TASK DIRECTIONS: Nothing below is to be printed except the lines between the line holding "行政运行: 320.91 -> 285" and the line holding "机关事业单位基本养老保险缴费支出: 25.97 -> 40", inclusive, each exactly as it appears.

GIVEN INFORMATION:
□ □ □ □ □

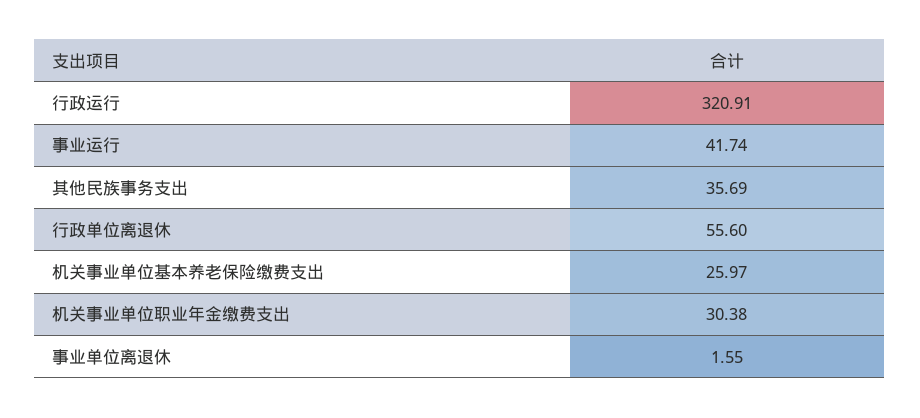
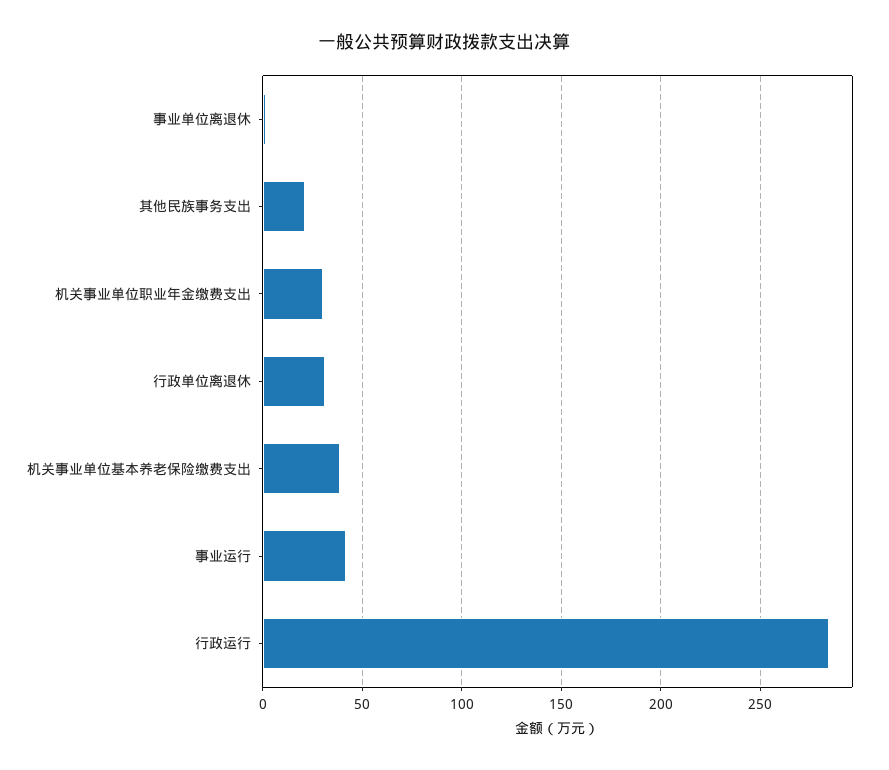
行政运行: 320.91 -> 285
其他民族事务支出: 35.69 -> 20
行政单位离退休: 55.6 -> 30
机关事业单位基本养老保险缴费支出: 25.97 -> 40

□ □ □ □ □

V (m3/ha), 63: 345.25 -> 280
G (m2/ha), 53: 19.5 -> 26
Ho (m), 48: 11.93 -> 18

□ □ □ □ □

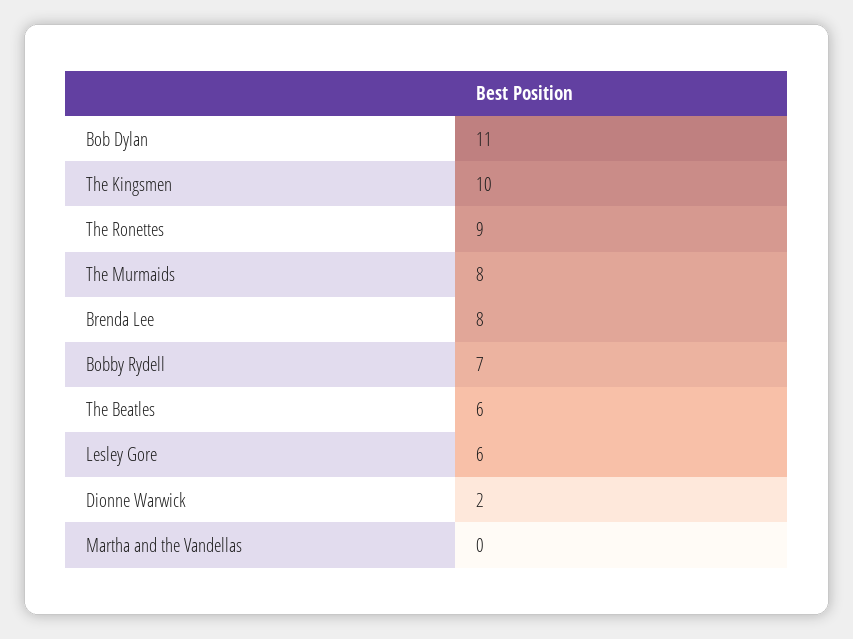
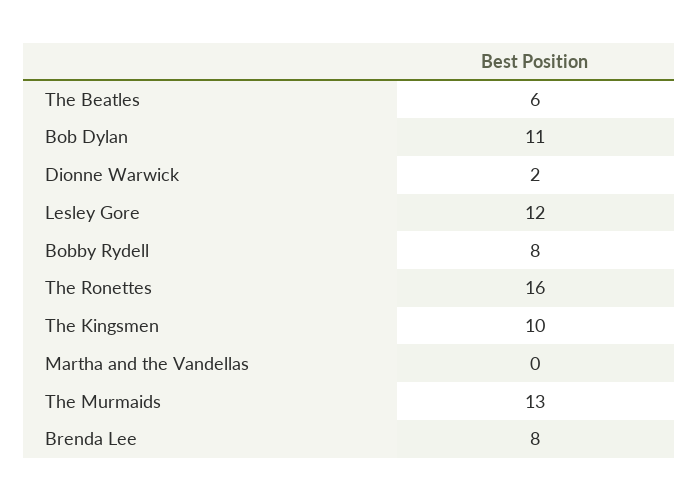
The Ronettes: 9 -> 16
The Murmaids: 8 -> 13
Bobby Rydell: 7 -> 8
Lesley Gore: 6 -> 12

□ □ □ □ □

EXPECTED ANSWER:
行政运行: 320.91 -> 285
其他民族事务支出: 35.69 -> 20
行政单位离退休: 55.6 -> 30
机关事业单位基本养老保险缴费支出: 25.97 -> 40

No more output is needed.